A common objection made by U.S. allies is that a nuclear ban treaty will undermine the NPT. Participating states reply: How? We are negotiating an effective measure relating to nuclear disarmament as Article VI requires of all NPT states parties.
The first week of negotiations revealed a broad convergence in favor of a relatively simple prohibition treaty. Only a few countries advocated negotiation in this forum of a comprehensive convention addressing all aspects of nuclear disarmament. Many other countries see negotiation of a comprehensive convention as a step to be taken later, when at least some nuclear-armed states are ready to participate.
There remain significant issues to be resolved concerning the provisions of a prohibition treaty, including issues relating to threat of use of nuclear arms and to testing. My organization, the International Association of Lawyers Against Nuclear Arms (IALANA), advocates for inclusion of a prohibition of threat of use.
In our view, that would confirm and specify existing international law and, as Chile and South Africa also said, help to delegitimize nuclear deterrence. An opposing view is that the illegality of threat of use would be implicit in the prohibitions of possession and use and is already adequately covered by the UN Charter.
IALANA also calls for the treaty to prohibit design and testing of nuclear weapons, capturing a whole suite of activities from computer simulations to explosive testing. The treaty will help set the template for future disarmament agreements, and therefore should be reasonably comprehensive.
Many governments support the inclusion of a prohibition of at least testing. Some governments maintain, however, that it is captured by the prohibition of development and note that explosive testing is banned by the yet to enter into force CTBT.
A knotty issue is how to handle possible later participation in the treaty by nuclear-armed states. The basic options are to require that they denuclearize prior to joining the treaty, or to provide that they may join the treaty if they have accepted a time-bound obligation verifiably to eliminate their arsenal. Participation by nuclear-armed states in a ban treaty in the near term is entirely theoretical, and may not happen even when they do decide to eliminate their arsenals. Still, negotiators want to make it clear that all states are welcome and encouraged to join the treaty.
The initiative and the negotiations have been marked by close cooperation between governments and civil society, notably the International Campaign to Abolish Nuclear Weapons, and with the International Committee of the Red Cross. Civil society was given ample opportunity to comment throughout the first week.
Such cooperation has never before occurred in the nuclear sphere.
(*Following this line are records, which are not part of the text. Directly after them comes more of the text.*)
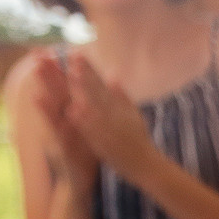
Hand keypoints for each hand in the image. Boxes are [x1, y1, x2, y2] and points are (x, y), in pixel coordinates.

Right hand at [32, 52, 97, 193]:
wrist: (79, 182)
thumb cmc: (83, 154)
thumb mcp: (86, 129)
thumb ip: (85, 108)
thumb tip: (86, 89)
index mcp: (73, 116)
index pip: (66, 88)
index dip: (60, 69)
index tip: (52, 48)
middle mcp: (63, 123)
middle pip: (54, 95)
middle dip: (46, 76)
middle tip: (36, 55)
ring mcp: (60, 137)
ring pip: (52, 114)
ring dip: (45, 98)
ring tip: (36, 78)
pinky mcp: (62, 152)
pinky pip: (58, 138)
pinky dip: (55, 126)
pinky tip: (48, 115)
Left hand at [60, 51, 159, 182]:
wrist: (148, 166)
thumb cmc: (139, 141)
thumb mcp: (133, 114)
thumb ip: (121, 94)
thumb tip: (113, 73)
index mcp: (118, 106)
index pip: (101, 83)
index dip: (89, 67)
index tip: (76, 52)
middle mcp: (115, 114)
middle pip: (96, 91)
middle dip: (83, 73)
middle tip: (71, 57)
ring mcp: (111, 129)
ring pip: (94, 107)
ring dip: (82, 92)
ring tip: (70, 76)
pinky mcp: (106, 144)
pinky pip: (92, 130)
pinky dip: (82, 120)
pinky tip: (71, 112)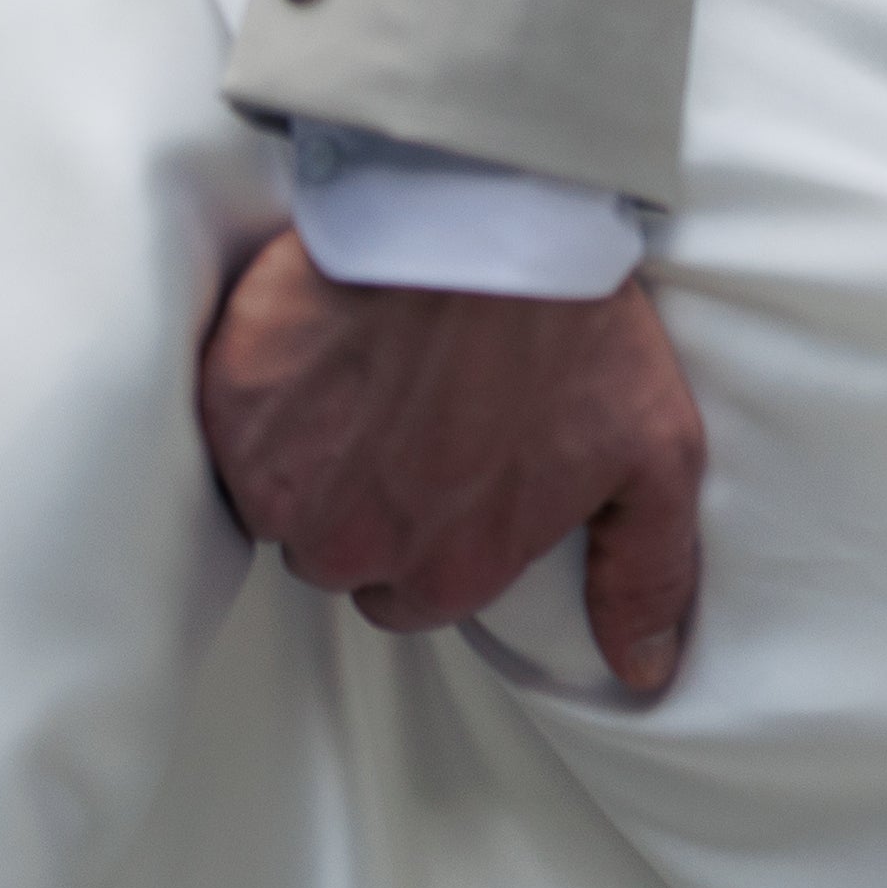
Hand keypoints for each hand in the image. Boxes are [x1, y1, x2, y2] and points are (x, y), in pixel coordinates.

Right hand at [196, 231, 708, 692]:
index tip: (455, 465)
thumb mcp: (655, 453)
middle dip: (373, 503)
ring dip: (316, 456)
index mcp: (453, 572)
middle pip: (345, 556)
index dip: (436, 531)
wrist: (486, 218)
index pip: (416, 597)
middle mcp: (358, 551)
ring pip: (286, 506)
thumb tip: (646, 669)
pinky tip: (324, 355)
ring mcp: (285, 488)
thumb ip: (646, 573)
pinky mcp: (231, 420)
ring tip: (375, 377)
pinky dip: (265, 406)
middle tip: (418, 413)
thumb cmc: (576, 328)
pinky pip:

Also noteworthy is that the negotiations are taking place in a UN process over the opposition of the permanent five members of the Security Council, perhaps a harbinger of democratization of the United Nations.
Diplomats and civil society organizations involved in the negotiations are clearly energized, even passionate, and determined to work constructively. If all goes well, members of a ban treaty, working together with civil society, will become a potent collective actor that will transform nuclear and international affairs for the better.